- [Aim]:
Reproduce the material from its beginning through the line containing "text 3) Вопросы", replacing "layout element" with "page element" and leaving everything else unchanged.

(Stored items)
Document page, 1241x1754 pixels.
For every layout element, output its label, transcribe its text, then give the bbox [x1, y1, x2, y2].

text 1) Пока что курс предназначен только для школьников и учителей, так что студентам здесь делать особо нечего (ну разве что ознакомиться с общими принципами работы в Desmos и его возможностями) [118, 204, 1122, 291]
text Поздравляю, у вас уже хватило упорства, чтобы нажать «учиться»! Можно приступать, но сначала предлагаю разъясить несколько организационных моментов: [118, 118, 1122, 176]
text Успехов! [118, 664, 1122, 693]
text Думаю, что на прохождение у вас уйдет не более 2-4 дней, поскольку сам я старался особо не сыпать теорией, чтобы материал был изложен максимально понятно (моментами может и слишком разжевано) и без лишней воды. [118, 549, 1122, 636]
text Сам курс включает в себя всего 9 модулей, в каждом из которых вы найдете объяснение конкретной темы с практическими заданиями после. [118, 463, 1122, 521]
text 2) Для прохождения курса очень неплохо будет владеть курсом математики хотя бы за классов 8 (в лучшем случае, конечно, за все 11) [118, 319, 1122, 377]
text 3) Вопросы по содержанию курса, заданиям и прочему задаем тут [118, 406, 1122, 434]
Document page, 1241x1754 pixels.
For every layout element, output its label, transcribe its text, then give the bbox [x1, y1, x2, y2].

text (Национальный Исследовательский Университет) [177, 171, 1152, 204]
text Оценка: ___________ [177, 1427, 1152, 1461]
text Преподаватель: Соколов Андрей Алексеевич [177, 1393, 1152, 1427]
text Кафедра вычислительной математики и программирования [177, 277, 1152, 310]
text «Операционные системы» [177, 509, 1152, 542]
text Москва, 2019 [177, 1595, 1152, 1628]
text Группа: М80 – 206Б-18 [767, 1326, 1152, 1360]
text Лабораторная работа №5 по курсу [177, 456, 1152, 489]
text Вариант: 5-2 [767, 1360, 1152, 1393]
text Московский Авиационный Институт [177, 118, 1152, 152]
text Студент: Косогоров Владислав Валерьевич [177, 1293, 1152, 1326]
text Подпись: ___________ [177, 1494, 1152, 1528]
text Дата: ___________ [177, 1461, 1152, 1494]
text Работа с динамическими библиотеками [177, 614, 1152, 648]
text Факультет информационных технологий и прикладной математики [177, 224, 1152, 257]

- [Written response]:
Document page, 1241x1754 pixels.
For every page element, output its label, transcribe its text, then give the bbox [x1, y1, x2, y2].

text 1) Пока что курс предназначен только для школьников и учителей, так что студентам здесь делать особо нечего (ну разве что ознакомиться с общими принципами работы в Desmos и его возможностями) [118, 204, 1122, 291]
text Поздравляю, у вас уже хватило упорства, чтобы нажать «учиться»! Можно приступать, но сначала предлагаю разъясить несколько организационных моментов: [118, 118, 1122, 176]
text Успехов! [118, 664, 1122, 693]
text Думаю, что на прохождение у вас уйдет не более 2-4 дней, поскольку сам я старался особо не сыпать теорией, чтобы материал был изложен максимально понятно (моментами может и слишком разжевано) и без лишней воды. [118, 549, 1122, 636]
text Сам курс включает в себя всего 9 модулей, в каждом из которых вы найдете объяснение конкретной темы с практическими заданиями после. [118, 463, 1122, 521]
text 2) Для прохождения курса очень неплохо будет владеть курсом математики хотя бы за классов 8 (в лучшем случае, конечно, за все 11) [118, 319, 1122, 377]
text 3) Вопросы по содержанию курса, заданиям и прочему задаем тут [118, 406, 1122, 434]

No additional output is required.